The output should consist solely of the line containing "June 2, 2026" and the lines that follow it through the end of the data below.

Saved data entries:
++++++++
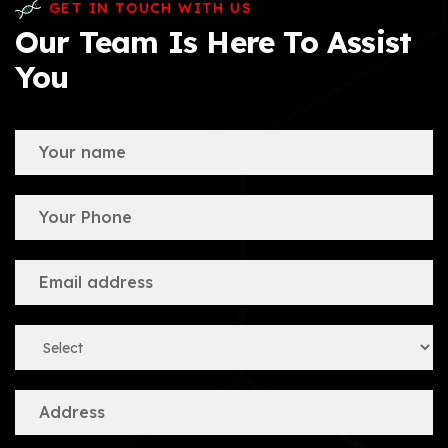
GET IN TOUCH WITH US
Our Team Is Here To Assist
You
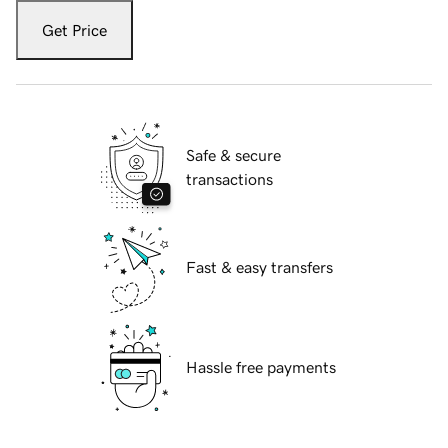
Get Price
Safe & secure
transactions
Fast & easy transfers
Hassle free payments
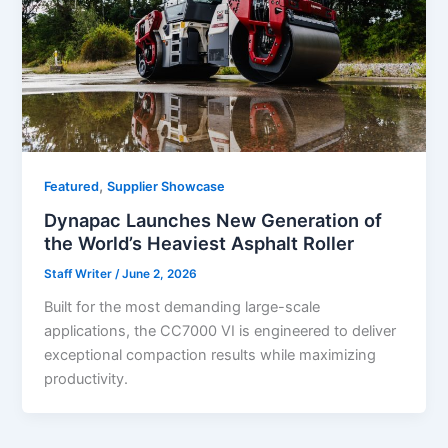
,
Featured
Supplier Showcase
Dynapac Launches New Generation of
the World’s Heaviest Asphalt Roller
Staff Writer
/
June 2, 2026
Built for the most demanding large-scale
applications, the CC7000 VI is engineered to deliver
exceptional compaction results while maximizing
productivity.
++++++++
▶ _Answer section_:
June 2, 2026
Built for the most demanding large-scale
applications, the CC7000 VI is engineered to deliver
exceptional compaction results while maximizing
productivity.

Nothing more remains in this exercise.